━━ Supplied text

My wife's working Xmas day this year so doubtful I will make it out with both the girls, I don't like taking both out alone solo!


----------



## rivers (17 Dec 2018)

I wish. But I'll be at my dad's house in the states and my bike will not be


----------



## TigerT (17 Dec 2018)

My bike(s) will all be at home and I’ll be at my Dad’s house, so no Christmas ride for me... Unless I borrow my Dads e-bike which would be better than nothing. 

Did think about packing my Brompton but tried it and there wasn’t room for clothes and Christmas gifts!


----------



## LeetleGreyCells (17 Dec 2018)

TigerT said:


> My bike(s) will all be at home and I’ll be at my Dad’s house, so no Christmas ride for me... Unless I borrow my Dads e-bike which would be better than nothing.
> 
> Did think about packing my Brompton but tried it and there wasn’t room for clothes and Christmas gifts!


You’ve got to have priorities. Throw out either the clothes or gifts and fit the bike in


----------



## nickyboy (18 Dec 2018)

No chance. Up for present opening, relatives will arrive about 1pm. I have to help with general Xmas Day duties. No time for biking
Boxing Day is a different story though


----------



## SpokeyDokey (22 Dec 2018)

Xmas day is filled with so many reasons not to ride that I'll be spoilt for choice.


----------



## Sniper68 (22 Dec 2018)

Definitely not Xmas/Boxing day as it's the first time the wife(Nurse) isn't working them for about 8 years.27th is the earliest I'll get out.


----------



## Sunny Portrush (22 Dec 2018)

I will, I`ll pop down to Tesco and get a turkey for lunch, there`s been loads of them in there the past few days......


----------



## Gravity Aided (23 Dec 2018)

I always go, since I got back into cycling in 2004.
New Years Day, my club has an organized ride.
Not very far, often, but the first ride of the year.


----------



## PeteXXX (23 Dec 2018)

Sunny Portrush said:


> I will, I`ll pop down to Tesco and get a turkey for lunch, there`s been loads of them in there the past few days......


On Christmas Day?


----------



## Smokin Joe (23 Dec 2018)

PeteXXX said:


> On Christmas Day?


Tesco went through a spell of opening some branches on Christmas Day some years ago, I don't know if any still do.


----------



## Sunny Portrush (23 Dec 2018)

PeteXXX said:


> On Christmas Day?



Aye, surely it wont be too late


----------



## I like Skol (23 Dec 2018)

I have just discovered I may have the opportunity for a couple of hours mountain biking with my two boys at lunch time, providing we get back in time for cooking dinner.....


----------



## Supersuperleeds (25 Dec 2018)

50km done, got home and everyone was still in bed. Cup of tea and a shower later and the missus is just stirring.


----------



## BristolRoversfc (25 Dec 2018)

Went out for a short ride at 7 this morning before wife got up


----------



## PeteXXX (25 Dec 2018)

Sadly, the only chance I'll get is later on this afternoon, and I might be a bit wobbly by then 

Definitely out tomorrow morning though!


----------



## 13 rider (25 Dec 2018)

Change of family plans meant I had a 2 hour window so 50km done


----------



## mangid (25 Dec 2018)

━━━━
━━ Dataset records

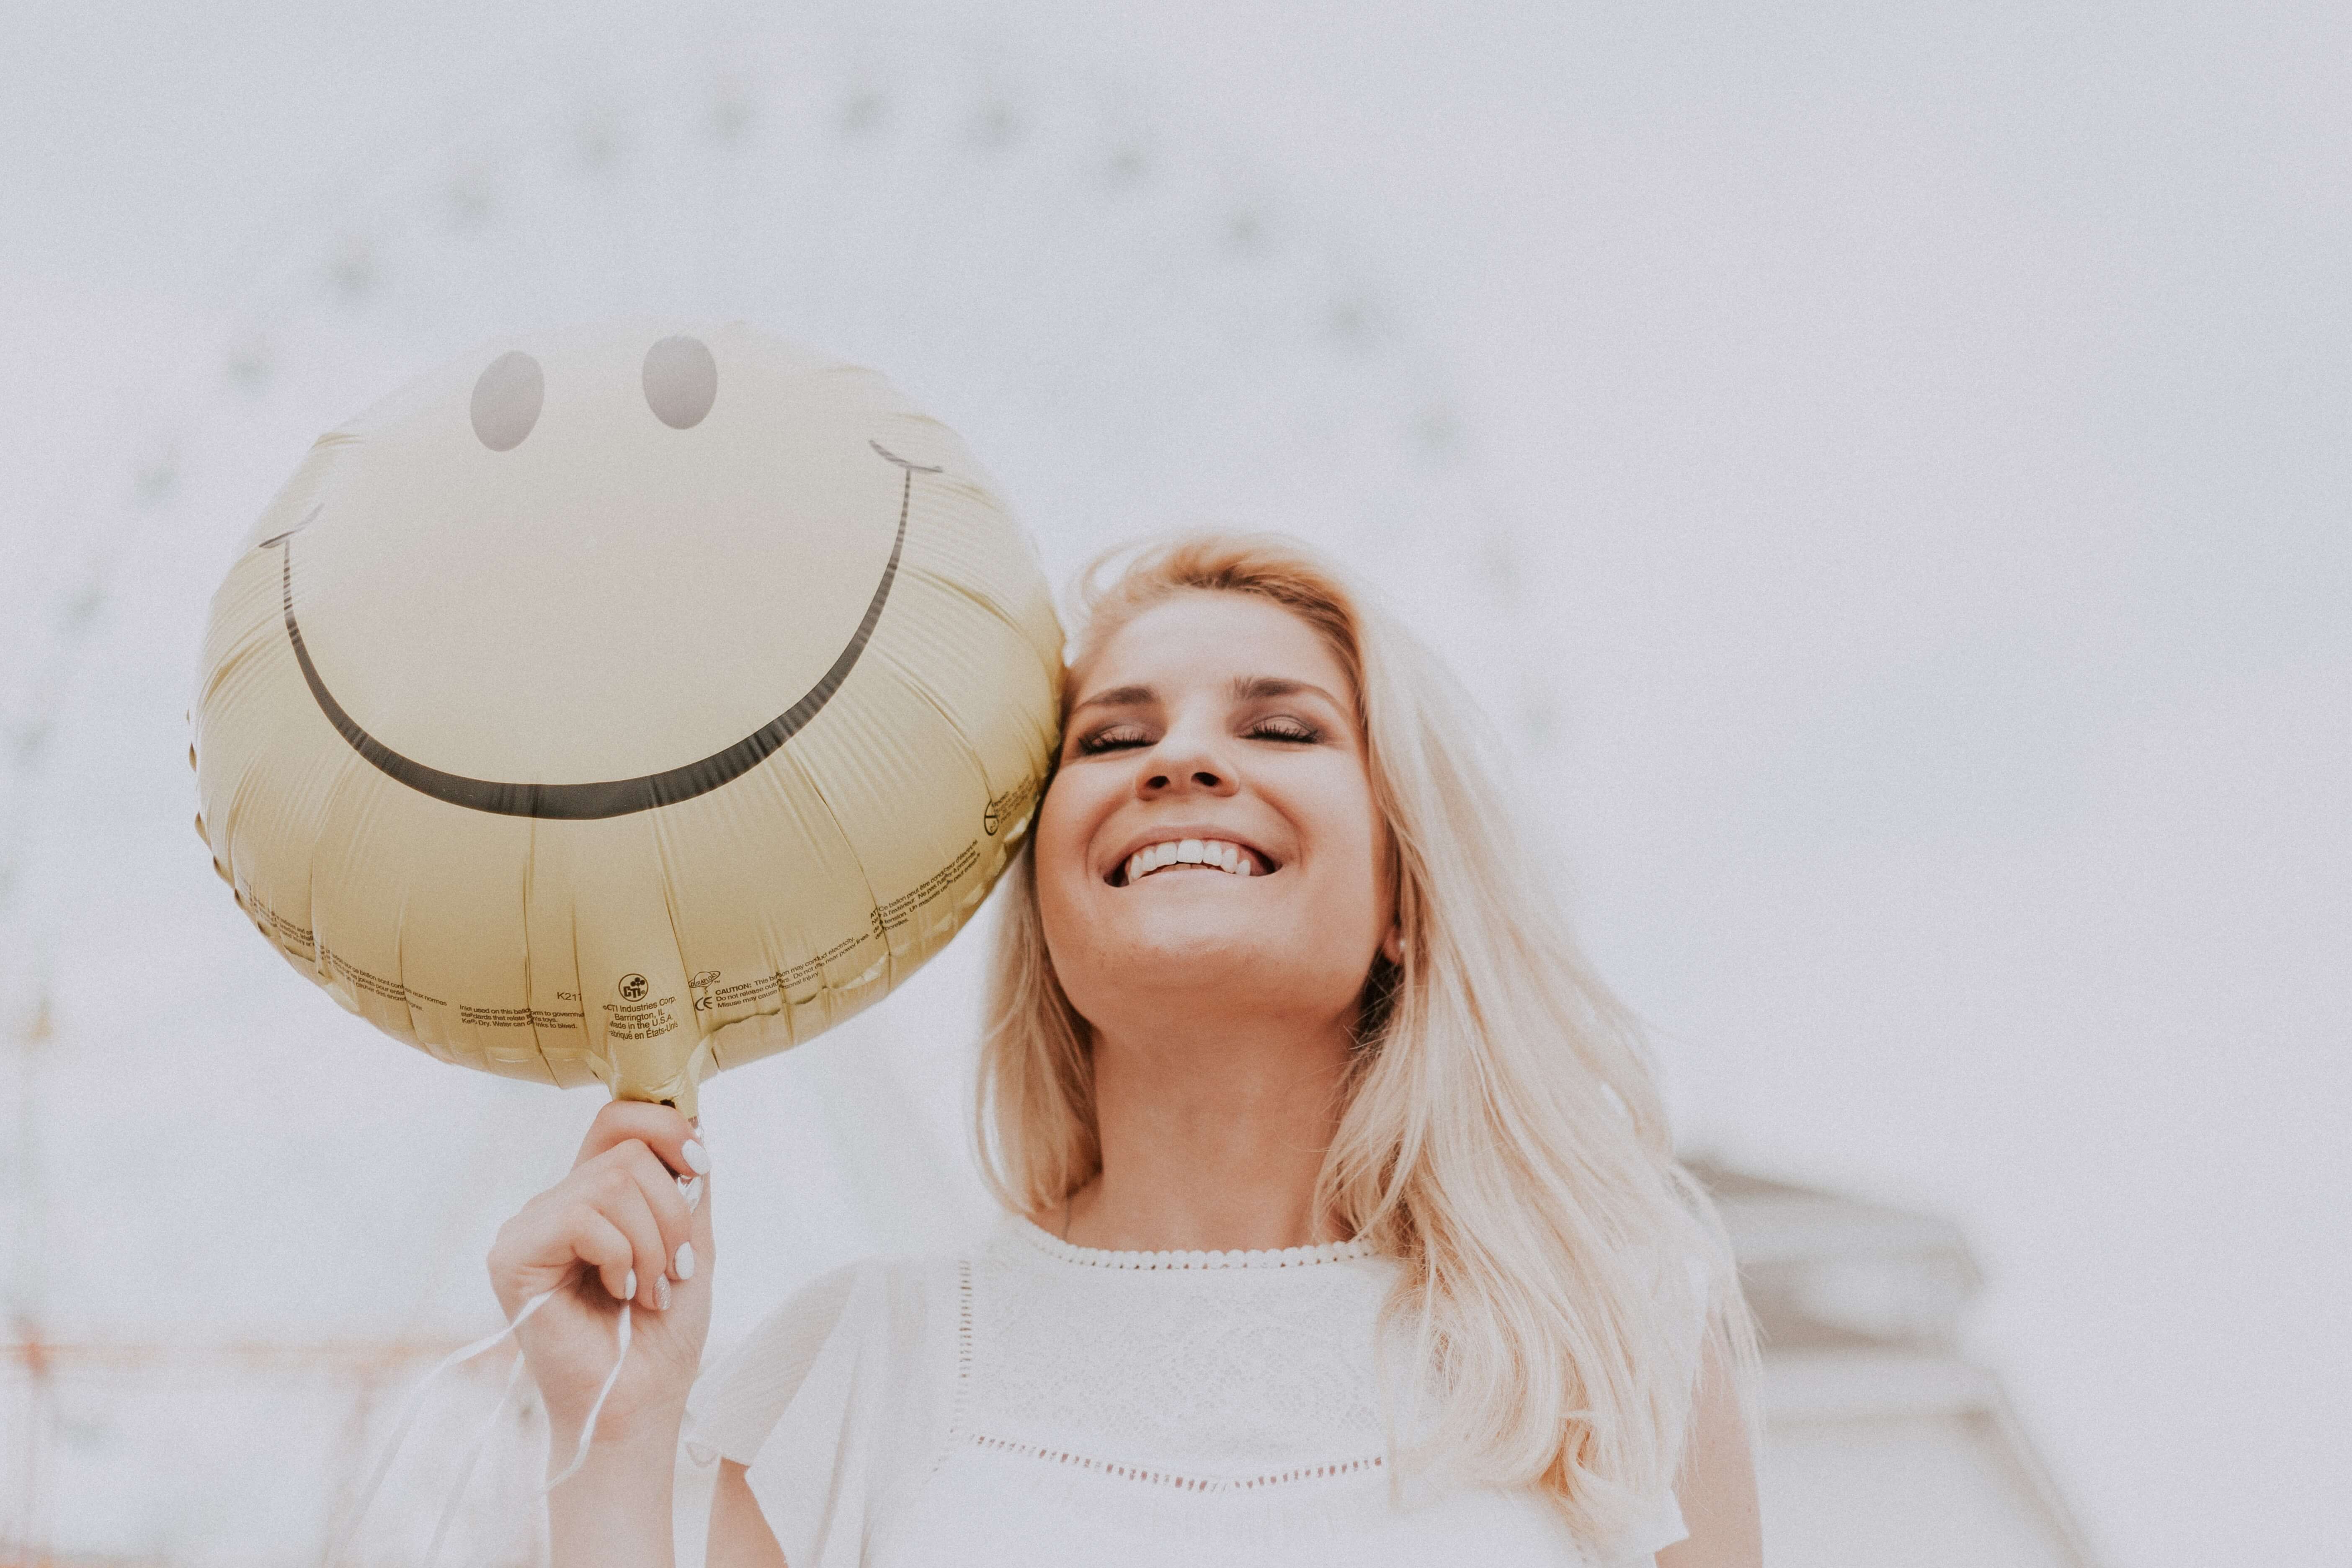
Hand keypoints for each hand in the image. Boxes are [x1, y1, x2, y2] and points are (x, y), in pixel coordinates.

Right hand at [487, 1099, 713, 1451]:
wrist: (641, 1400)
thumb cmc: (663, 1330)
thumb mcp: (691, 1240)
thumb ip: (687, 1181)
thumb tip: (694, 1116)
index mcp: (595, 1195)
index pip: (618, 1118)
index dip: (667, 1126)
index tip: (700, 1169)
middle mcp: (556, 1202)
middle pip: (627, 1150)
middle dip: (673, 1212)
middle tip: (673, 1270)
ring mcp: (530, 1226)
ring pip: (612, 1181)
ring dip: (653, 1243)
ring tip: (649, 1291)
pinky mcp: (512, 1256)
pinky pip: (582, 1217)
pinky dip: (620, 1257)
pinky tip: (618, 1293)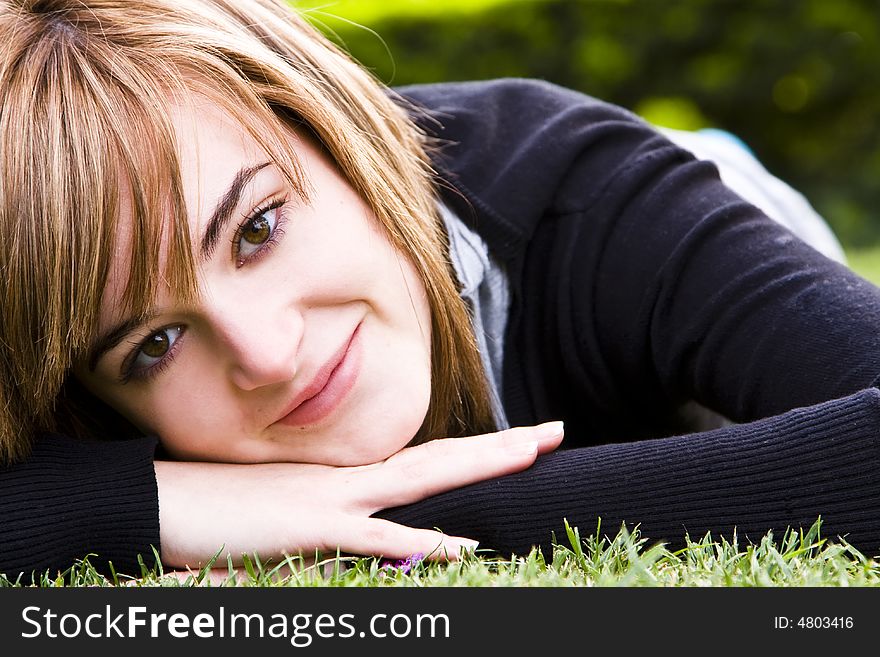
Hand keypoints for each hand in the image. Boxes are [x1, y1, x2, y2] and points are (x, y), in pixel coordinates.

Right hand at [154, 421, 563, 568]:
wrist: (157, 501)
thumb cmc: (218, 511)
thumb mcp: (285, 514)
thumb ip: (333, 523)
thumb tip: (381, 541)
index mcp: (345, 477)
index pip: (423, 462)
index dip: (472, 452)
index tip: (519, 445)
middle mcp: (347, 479)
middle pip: (439, 458)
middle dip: (500, 446)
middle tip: (554, 431)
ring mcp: (330, 499)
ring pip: (420, 479)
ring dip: (478, 466)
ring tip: (533, 453)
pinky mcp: (306, 526)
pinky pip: (372, 537)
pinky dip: (419, 544)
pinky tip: (462, 548)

━━━━

Things to do:
1. In the Christmas Day riding thread, could you reproduce the passage between "## BristolRoversfc (25" and "tomorrow morning though!", inclusive?
2. In the Christmas Day riding thread, what was everyone else doing when Supersuperleeds got home after the 50km ride?
3. Which usernames in the Christmas Day riding thread have posts dated 23 Dec 2018?

Exercise results:
1.
## BristolRoversfc (25 Dec 2018)

Went out for a short ride at 7 this morning before wife got up


----------



## PeteXXX (25 Dec 2018)

Sadly, the only chance I'll get is later on this afternoon, and I might be a bit wobbly by then 

Definitely out tomorrow morning though!

2. They were still in bed.

3.
Gravity Aided
PeteXXX
Smokin Joe
Sunny Portrush
I like Skol